PiperOrigin-RevId: 318978466
Change-Id: I052bf6c1daab6425e6ff66166221f36b075326e8
---
 tensorflow/lite/delegates/gpu/metal_delegate.mm         | 8 ++++++++
 tensorflow/lite/delegates/gpu/metal_delegate_internal.h | 6 ++++--
 2 files changed, 12 insertions(+), 2 deletions(-)

diff --git a/tensorflow/lite/delegates/gpu/metal_delegate.mm b/tensorflow/lite/delegates/gpu/metal_delegate.mm
index 01fa9dd7679..45bfe1f3b2f 100644
--- a/tensorflow/lite/delegates/gpu/metal_delegate.mm
+++ b/tensorflow/lite/delegates/gpu/metal_delegate.mm
@@ -205,6 +205,14 @@ class Delegate {
   }
 
   absl::Status BindBufferToTensor(id<MTLBuffer> buffer, int tensor_index) {
+    // The tensor index is expected to be an input or output tensor of the interpreter.
+    // For quantized model, the buffer should be linked with their dequantized counterpart.
+    if (quant_conversion_map_.find(tensor_index) != quant_conversion_map_.end()) {
+      tensor_index = quant_conversion_map_[tensor_index];
+      // remove [dequantized tensor ID] -> [quantized tensor ID] mapping, to prevent extra
+      // dequant/quant on in/outputs.
+      quant_conversion_map_.erase(tensor_index);
+    }
     for (auto& input : graph_inputs_) {
       if (input.tensor_id == tensor_index) {
         input_output_buffers_[input.id] = buffer;
diff --git a/tensorflow/lite/delegates/gpu/metal_delegate_internal.h b/tensorflow/lite/delegates/gpu/metal_delegate_internal.h
index a479b5c6e28..82bc720844e 100644
--- a/tensorflow/lite/delegates/gpu/metal_delegate_internal.h
+++ b/tensorflow/lite/delegates/gpu/metal_delegate_internal.h
@@ -24,9 +24,11 @@ struct TfLiteDelegate;
 
 // Binds Metal buffer to an input or an output tensor in the initialized
 // delegate. Bound buffer should have sufficient storage to accommodate all
-// elements of a tensor. Returns non-zero on success, or zero otherwise.

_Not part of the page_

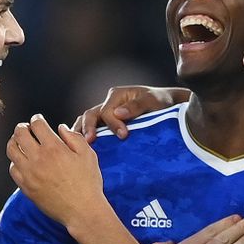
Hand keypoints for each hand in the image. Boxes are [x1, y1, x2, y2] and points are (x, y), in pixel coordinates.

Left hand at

+// elements of a tensor. For quantized model, the buffer is bound to internal
+// dequantized float32 tensor.
+// Returns non-zero on success, or zero otherwise.
 //
-// *** Must be called *before* `Interpreter::ModifyGraphWithDelegate`. ***
+// *** Must be called *after* `Interpreter::ModifyGraphWithDelegate`. ***
 bool TFLGpuDelegateBindMetalBufferToTensor(TfLiteDelegate* delegate,
                                            int tensor_index,
                                            id<MTLBuffer> metal_buffer);